Extract:
□ □ □ □ □ □ □

But chi-squared is unbounded and scales with N, so you can't compare it across tables of different sizes. Cramer's V normalizes it:

V = sqrt(χ² / (N × min(r-1, c-1)))

The denominator N × min(r-1, c-1) is the maximum possible chi-squared for a table of this size. Dividing by it and taking the square root gives you a value between 0 and 1 regardless of table dimensions or sample size.

For ANI: min(9-1, 6-1) = min(8, 5) = 5. So V = sqrt(χ² / (N × 5)).

A Worked Example

Let me walk through a small example before showing the real data. Suppose we have 3 registers and 3 expressions, with 90 observations:

              Happy   Sad   Neutral   Row Total
Joy             20     2       3         25
Sadness          3    18       4         25
Serenity        12     5      23         40
Col Total       35    25      30         90

Expected values under independence:

E(Joy, Happy)    = 25 × 35 / 90 = 9.72
E(Joy, Sad)      = 25 × 25 / 90 = 6.94
E(Joy, Neutral)  = 25 × 30 / 90 = 8.33
E(Sad, Happy)    = 25 × 35 / 90 = 9.72
E(Sad, Sad)      = 25 × 25 / 90 = 6.94
E(Sad, Neutral)  = 25 × 30 / 90 = 8.33
E(Ser, Happy)    = 40 × 35 / 90 = 15.56
E(Ser, Sad)      = 40 × 25 / 90 = 11.11
E(Ser, Neutral)  = 40 × 30 / 90 = 13.33

Chi-squared, cell by cell:

(20 - 9.72)²/9.72     = 10.88
(2 - 6.94)²/6.94      =  3.52
(3 - 8.33)²/8.33      =  3.41
(3 - 9.72)²/9.72      =  4.65
(18 - 6.94)²/6.94     = 17.61
(4 - 8.33)²/8.33      =  2.25
(12 - 15.56)²/15.56   =  0.81
(5 - 11.11)²/11.11    =  3.36
(23 - 13.33)²/13.33   =  7.02
                        ------
χ² = 53.51

Now Cramer's V:

V = sqrt(53.51 / (90 × min(3-1, 3-1)))

□ □ □ □ □ □ □

Listed entries:
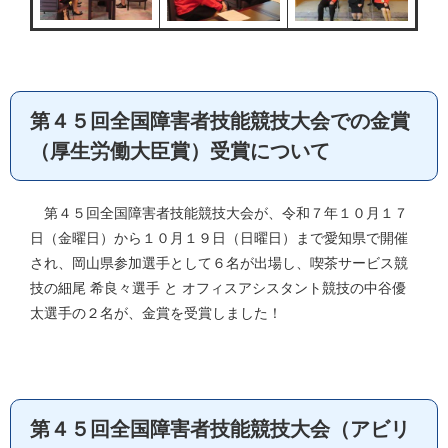
第４５回全国障害者技能競技大会での金賞
（厚生労働大臣賞）受賞について
第４５回全国障害者技能競技大会が、令和７年１０月１７
日（金曜日）から１０月１９日（日曜日）まで愛知県で開催
され、岡山県参加選手として６名が出場し、喫茶サービス競
技の細尾 希良々選手 と オフィスアシスタント競技の中谷優
太選手の２名が、金賞を受賞しました！
第４５回全国障害者技能競技大会（アビリ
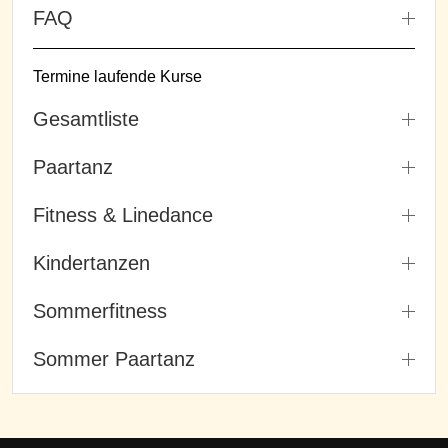
FAQ
Termine laufende Kurse
Gesamtliste
Paartanz
Fitness & Linedance
Kindertanzen
Sommerfitness
Sommer Paartanz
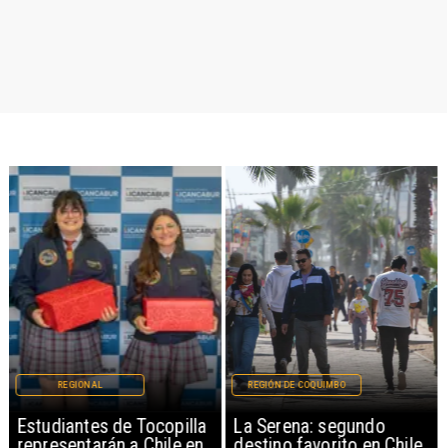
REGIONAL
REGIÓN DE COQUIMBO
Estudiantes de Tocopilla
La Serena: segundo
representarán a Chile en
destino favorito en Chile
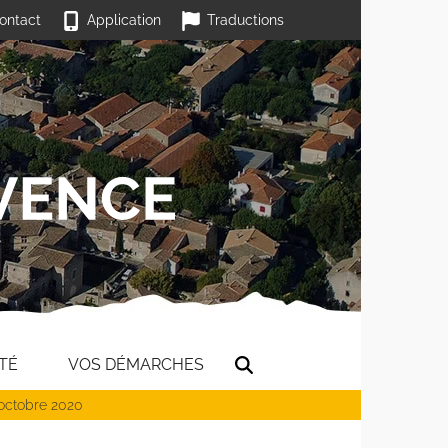
ontact
Application
Traductions
TÉ
VOS DÉMARCHES
octobre 2020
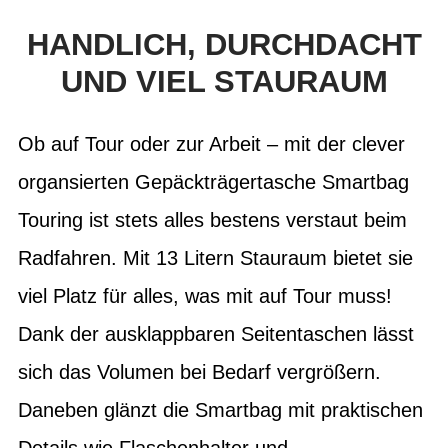
HANDLICH, DURCHDACHT
UND VIEL STAURAUM
Ob auf Tour oder zur Arbeit – mit der clever
organsierten Gepäckträgertasche Smartbag
Touring ist stets alles bestens verstaut beim
Radfahren. Mit 13 Litern Stauraum bietet sie
viel Platz für alles, was mit auf Tour muss!
Dank der ausklappbaren Seitentaschen lässt
sich das Volumen bei Bedarf vergrößern.
Daneben glänzt die Smartbag mit praktischen
Details wie Flaschenhalter und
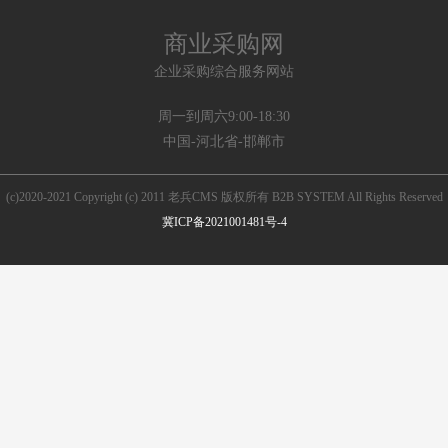
商业采购网
企业采购综合服务网站
周一到周六9:00-18:30
中国-河北省-邯郸市
(c)2020-2021 Copyright (c) 2011 老兵CMS 版权所有 B2B SYSTEM All Rights Reserved
冀ICP备2021001481号-4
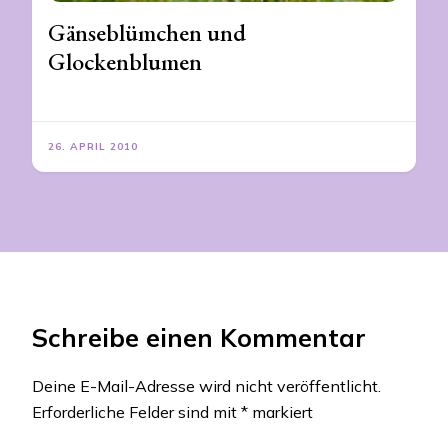
Gänseblümchen und
Glockenblumen
26. APRIL 2010
Schreibe einen Kommentar
Deine E-Mail-Adresse wird nicht veröffentlicht.
Erforderliche Felder sind mit
*
markiert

□ □ □ □ □ □ □

Problems to work on:
**A)** For each statement, say yes or no based on the Cramer's V text, and quote the words that decide it: (i) chi-squared can be compared across tables of different sizes; (ii) the small example has 90 observations; (iii) for ANI, min(r-1, c-1) equals 5.
**B)** Carry on the Cramer's V text from its last line.
The items have no connection to the Cramer's V text.

Results:
**A)**
(i) No: "you can't compare it across tables of different sizes"
(ii) Yes: "with 90 observations"
(iii) Yes: "min(9-1, 6-1) = min(8, 5) = 5"

**B)**
  = sqrt(53.51 / (90 × 2))
  = sqrt(53.51 / 180)
  = sqrt(0.2973)
  = 0.545

That's a strong association. Joy strongly predicts Happy expression, Sadness strongly predicts Sad expression, and Serenity mostly maps to Neutral. The variables aren't independent — knowing the internal register tells you something meaningful about the likely expression.

ANI's Real Numbers

ANI's full contingency table is 9 registers by 6 expressions. The real data shows patterns like:

Tenderness → Neutral is the most common pairing, not Tenderness → Happy. Ani's warmest internal state produces quiet, understated expression rather than effusive positivity.
Sadness → Sad is strong but not dominant. When ANI feels Sadness, she sometimes expresses it directly, but she also frequently maps to Neutral — she holds it rather than broadcasting it.
Joy → Happy is the tightest coupling. When she feels Joy, she shows it. This is the register with the least display-rule interference.
Curiosity → Surprised has the weakest coupling. Intellectual engagement doesn't map cleanly to any single expressive category.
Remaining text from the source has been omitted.